On our @sengineland Twitter account, we tweet a story as soon as it’s posted. However, many of our Twitter followers might easily miss this, if they’re not online, busy and so on. That’s why we schedule a “second chance” tweet for most major stories to go out a few hours after they originally get tweeted.

An interesting data point from Bitly’s report, though, is that the half-life isn’t a whole lot longer when you share a link with a friend directly, via email or instant message. In that case it’s 3.4 hours. That’s 21% longer than the half-life of a Tweet, but in real numbers it says we’ve lost interest in a link sent directly from a friend only 36 minutes more slowly than a linked pushed out to everyone in Twitter. So maybe the shortness of link half-lives isn’t caused by social-media dynamics — we follow too many accounts, our friends blab too much, and thus we approach social newsfeeds in skim mode. Maybe it’s a broader internet thing: Whether you see a link in Facebook, or your mom sends you one by email, if it arrived to you before lunch, it’s old news by mid afternoon and not worth your time.

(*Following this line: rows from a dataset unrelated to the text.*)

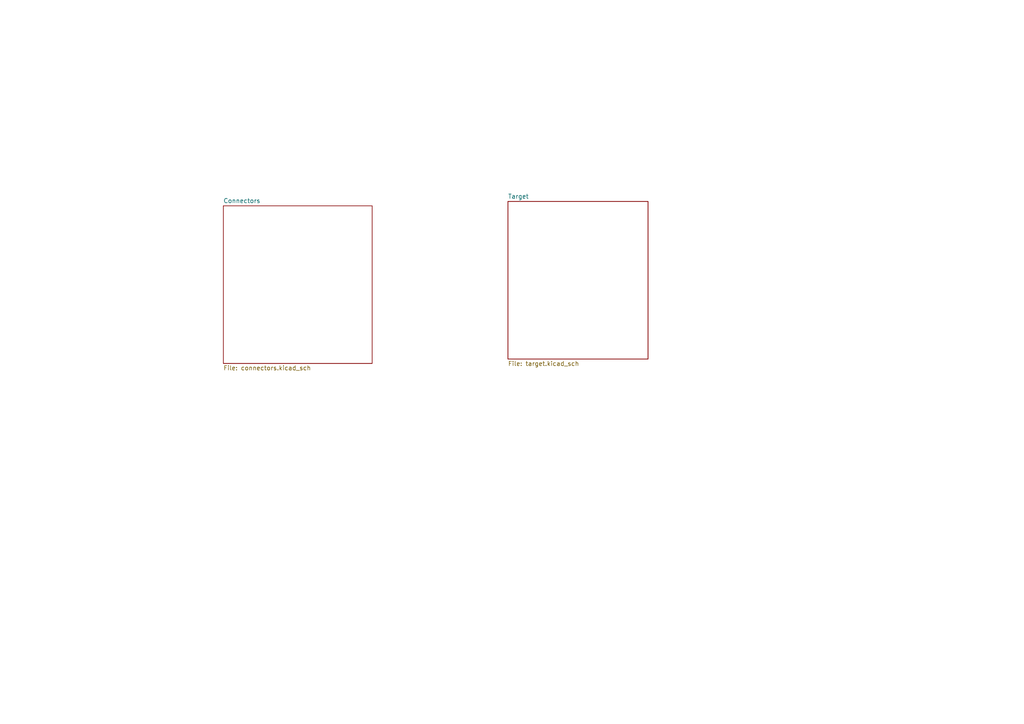
<source format=kicad_sch>
(kicad_sch
	(version 20231120)
	(generator "eeschema")
	(generator_version "8.0")
	(uuid "4b64c24c-fc83-4aaf-8f7c-650cf016bea5")
	(paper "A4")
	(lib_symbols)
	(sheet
		(at 64.77 59.69)
		(size 43.18 45.72)
		(fields_autoplaced yes)
		(stroke
			(width 0.1524)
			(type solid)
		)
		(fill
			(color 0 0 0 0.0000)
		)
		(uuid "96276a16-1921-41d7-a4c4-e3f8bcb79e1f")
		(property "Sheetname" "Connectors"
			(at 64.77 58.9784 0)
			(effects
				(font
					(size 1.27 1.27)
				)
				(justify left bottom)
			)
		)
		(property "Sheetfile" "connectors.kicad_sch"
			(at 64.77 105.9946 0)
			(effects
				(font
					(size 1.27 1.27)
				)
				(justify left top)
			)
		)
		(instances
			(project "testrack_breakout"
				(path "/4b64c24c-fc83-4aaf-8f7c-650cf016bea5"
					(page "2")
				)
			)
		)
	)
	(sheet
		(at 147.32 58.42)
		(size 40.64 45.72)
		(fields_autoplaced yes)
		(stroke
			(width 0.1524)
			(type solid)
		)
		(fill
			(color 0 0 0 0.0000)
		)
		(uuid "ace1f569-9ca5-4250-8b46-1075444d8ba3")
		(property "Sheetname" "Target"
			(at 147.32 57.7084 0)
			(effects
				(font
					(size 1.27 1.27)
				)
				(justify left bottom)
			)
		)
		(property "Sheetfile" "target.kicad_sch"
			(at 147.32 104.7246 0)
			(effects
				(font
					(size 1.27 1.27)
				)
				(justify left top)
			)
		)
		(instances
			(project "testrack_breakout"
				(path "/4b64c24c-fc83-4aaf-8f7c-650cf016bea5"
					(page "3")
				)
			)
		)
	)
	(sheet_instances
		(path "/"
			(page "1")
		)
	)
)
</source>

That’s good news for Twitter’s evolving ad strategy, which will make it easier for brands to achieve reach and (more importantly) frequency with their Promoted Tweets, but bad news for thoughtful publishers who expect you to wait until tomorrow morning for the analysis.

The Mean Men of Coffee Advertising

Shaun Clayton created this montage of TV-commercial husbands being jerks to their wives for serving bad coffee — or, more likely, serving coffee from a brand that didn’t pay for the commercial in which they star (via Boing Boing).